Work to be completed -> Reproduce the listing below word for word, leaving out the pictures.

Data to use ->
====

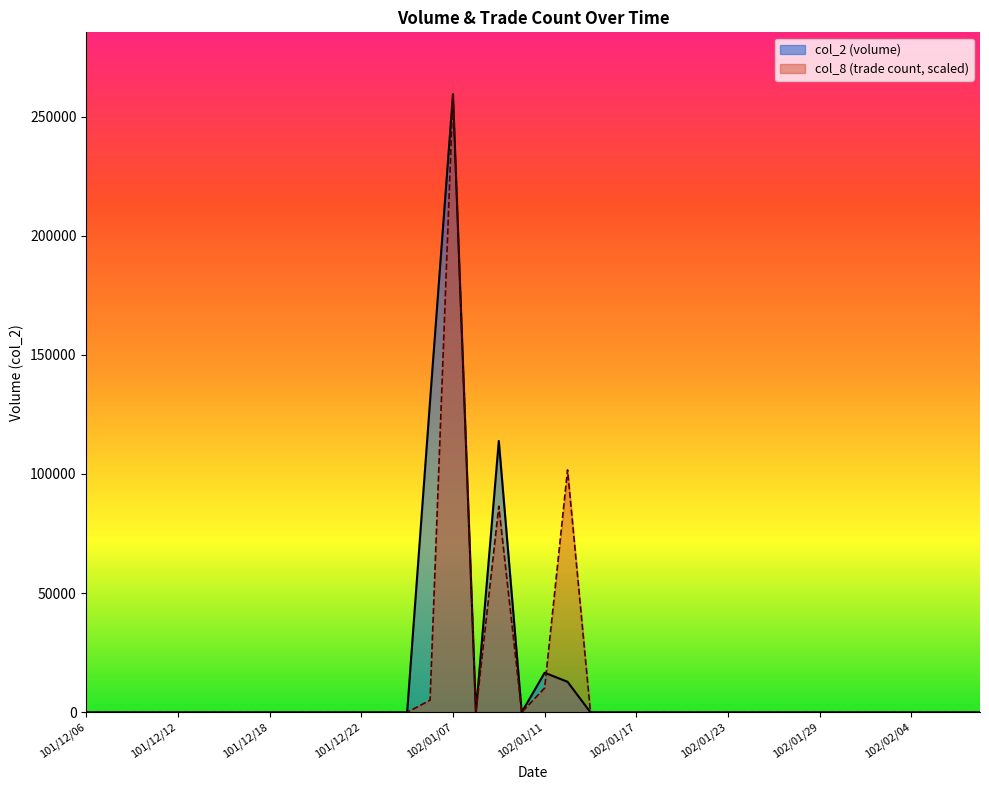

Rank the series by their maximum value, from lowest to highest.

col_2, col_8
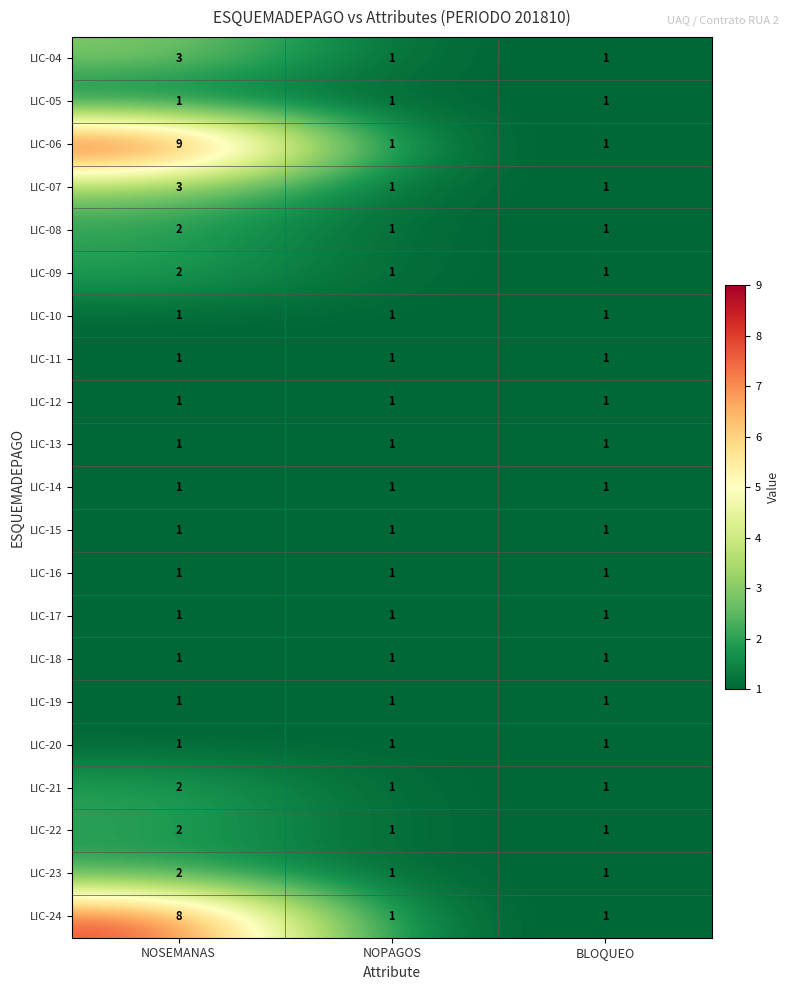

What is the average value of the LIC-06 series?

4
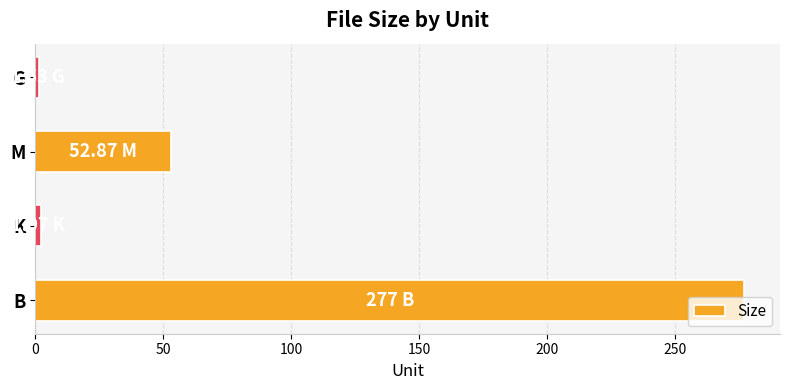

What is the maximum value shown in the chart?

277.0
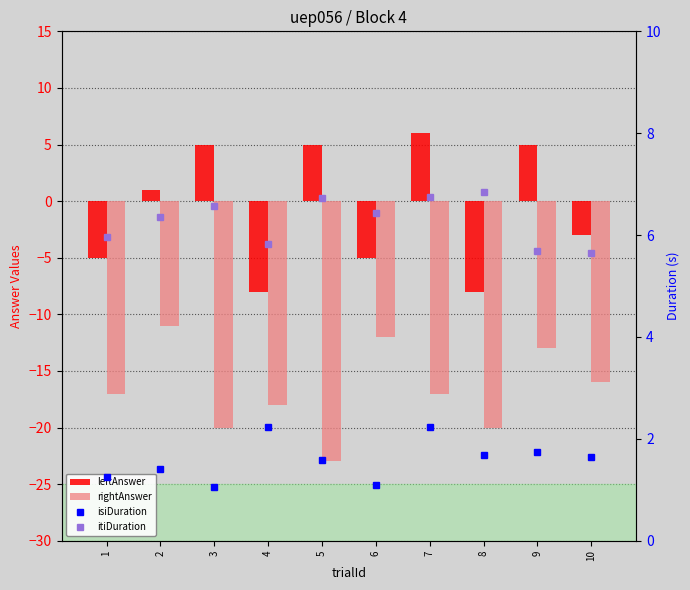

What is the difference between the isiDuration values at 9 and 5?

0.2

====

Output for this exercise ->
Rank the series by their maximum value, from lowest to highest.

col_2, col_8

What is the average value of the LIC-06 series?

4

What is the maximum value shown in the chart?

277.0

What is the difference between the isiDuration values at 9 and 5?

0.2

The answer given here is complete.